In recent years China has pursued a more assertive foreign policy including pushing its own diplomatic and security architecture to rival the United States-led system of alliances, multilateral treaties, and institutions. This includes the Global Security Initiative, the Global Development Initiative, and most recently, the Global Civilization Initiative. Beijing has also taken part in massive infrastructure investment projects through the Belt and Road Initiative, along with setting up the Asian Development Bank and throwing its weight behind the Asian Infrastructure Investment Bank.

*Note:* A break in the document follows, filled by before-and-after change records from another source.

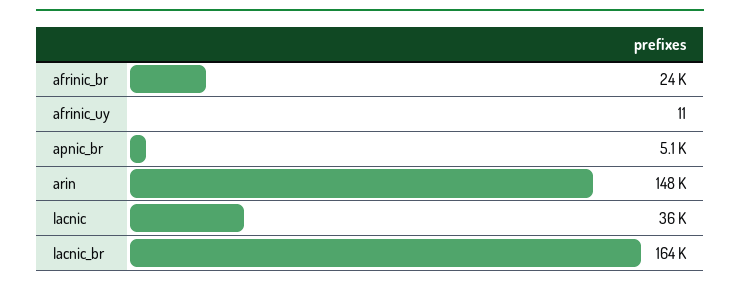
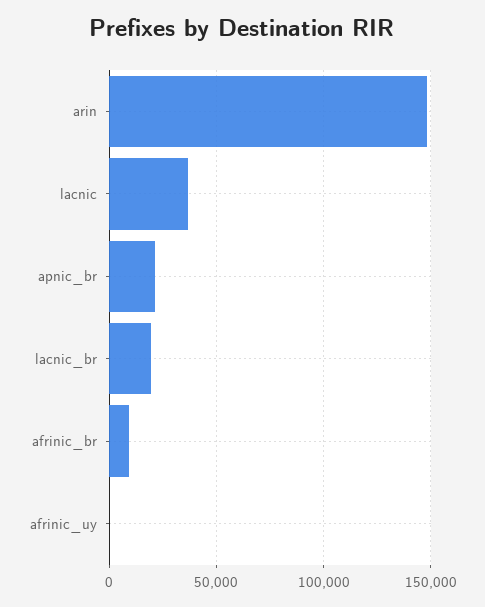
afrinic_br: 24000 -> 10000
apnic_br: 5100 -> 20000
lacnic_br: 164000 -> 20000

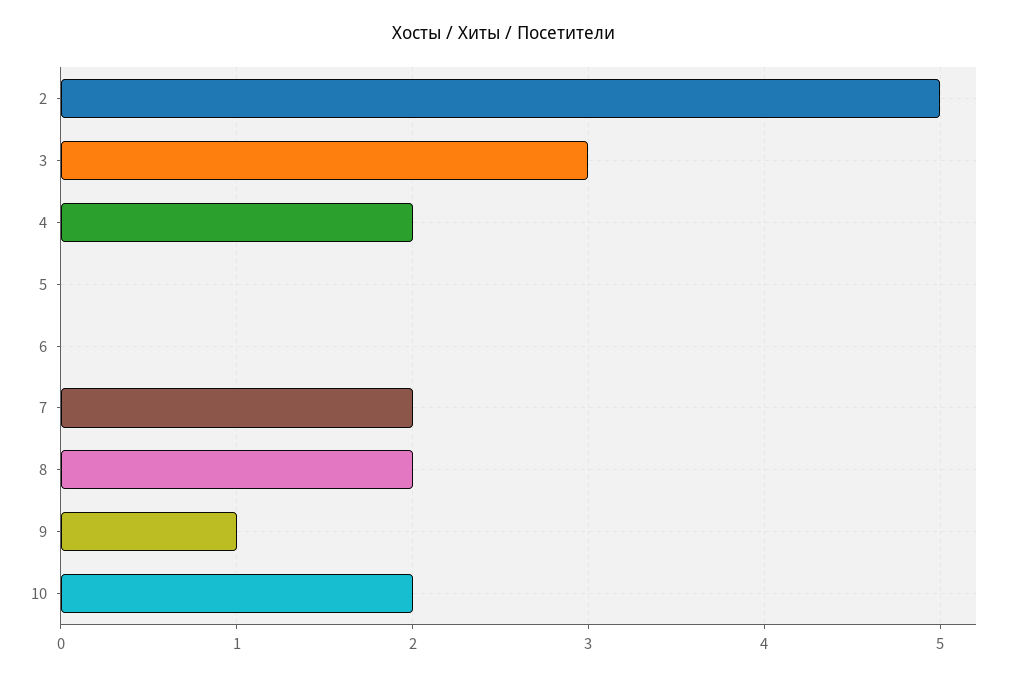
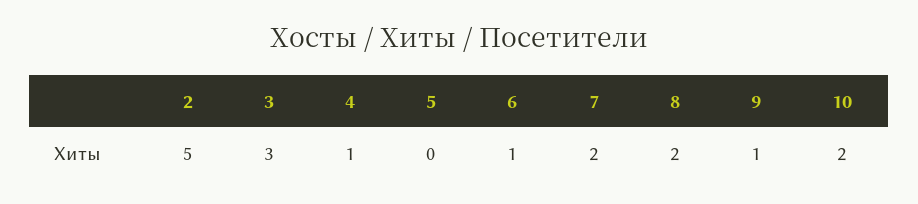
4: 2 -> 1
6: 0 -> 1

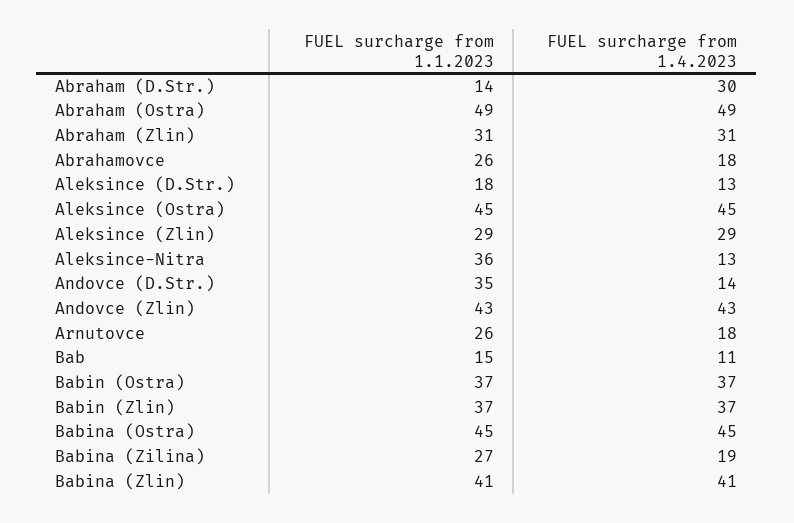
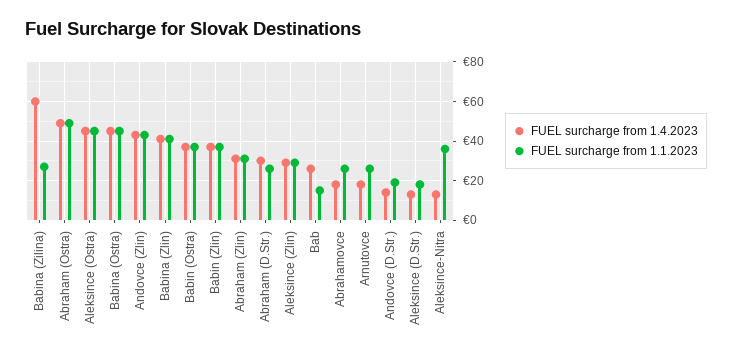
FUEL surcharge from 1.1.2023, Abraham (D.Str.): 14 -> 25
FUEL surcharge from 1.1.2023, Andovce (D.Str.): 35 -> 20
FUEL surcharge from 1.4.2023, Bab: 11 -> 25
FUEL surcharge from 1.4.2023, Babina (Zilina): 19 -> 60

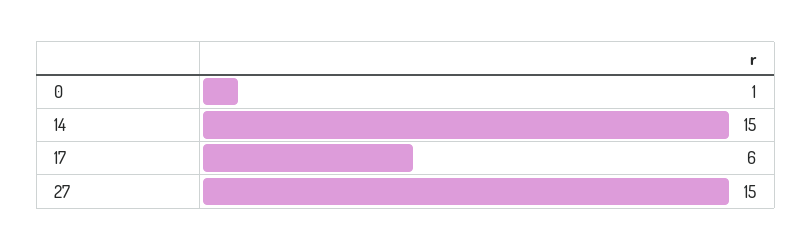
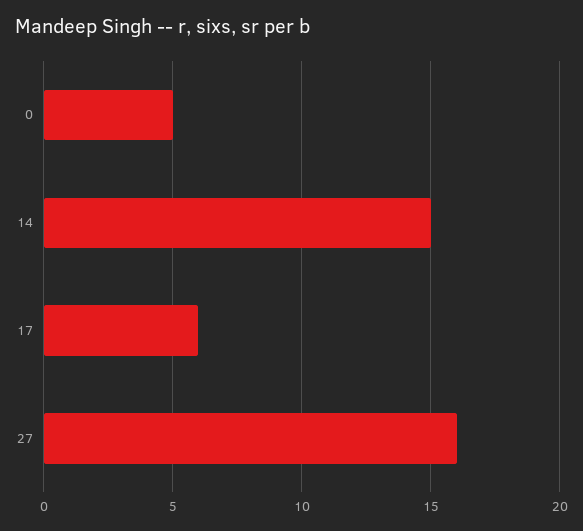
0: 1 -> 5
27: 15 -> 16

China believes that the stronger China becomes, the greater its contribution to world peace and stability will be as it shuns the hegemony of big powers and supports peaceful settlement of disputes, strongly favors multilateralism, and opposes the threat of use of force in international relations. The new law is also in line with the concept of positivity in foreign relations including China’s development outlook, security concept, concept of civilization, as well as the systematic idea of building a community with a shared future for mankind. The law explicitly conveys China’s determination to pursue a path of peaceful development. It is an effort to calm the fears in some countries that a resurgent China would be a threat to other countries in the region and beyond.

According to Chinese leadership, the new law provides valuable stability to the current global governance system, which is affected by the counter-globalization trend and regional conflicts. The law explicitly states that the country has the obligation to fulfill treaties and agreements in good faith and clarifies that the country will take steps to implement sanction resolutions and relevant measures with binding force adopted by the United Nations Security Council in accordance with Chapter VII of the Charter of the United Nations. That is to firmly uphold the UN-centered international system and the international order based on international law, thus steadfastly defending international fairness and justice.

The law, however, comes at a crucial time when US-China bilateral relations have plummeted to a new low. Despite Secretary of State Antony Blinken’s recent visit to Beijing, US President Joe Biden did not hesitate in calling Xi a ‘dictator’ muddying the atmosphere between the two nations. The growing trade war, consistent efforts by the West, led by the US to paint China as a threat to global peace and security, and the declared intention of the USA to contain the rise of China, has perhaps necessitated the strong response that has come in the form of new laws including the Law on Foreign Affairs.

As expected the Western powers immediately showed a negative reaction in an attempt to discredit China’s intention.

China’s contention is that the USA has always used legal action under its own domestic laws to repeatedly trample on international law and norms through the use of “long-arm jurisdiction”.

Imposing unilateral sanctions on other countries, like Iran, Afghanistan, and Russia among a long list of other countries has led to great suffering n those countries due to these unilateral measures. It was, therefore, time for China to protect itself by formulating and imposing domestic legislation that would give legal cover to the conduct of foreign policy by China and safeguard its vital national interests.

For the first term of President Xi, Foreign policy was not at the forefront and the top priority of China remained internal political stability and socio-economic development. Now that economic growth and social stability have been assured, the focus has turned to Foreign Affairs to prepare the stage for China’s rejuvenation by the middle of this century. This requires the leadership’s complete focus on some of the potentially explosive nature of three of China’s most pressing foreign policy challenges: decreasing tensions with Japan over the Senkaku/Diaoyu islands, Southeast Asian states over territorial claims in the South China Sea, and last but not the least the peaceful reunification of Taiwan to achieve its second centennial goal by 2050. The new Law on Foreign Affairs is one of the tools employed by China to ensure its dream of rejuvenation of the motherland is achieved through peaceful means of removing obstacles one by one.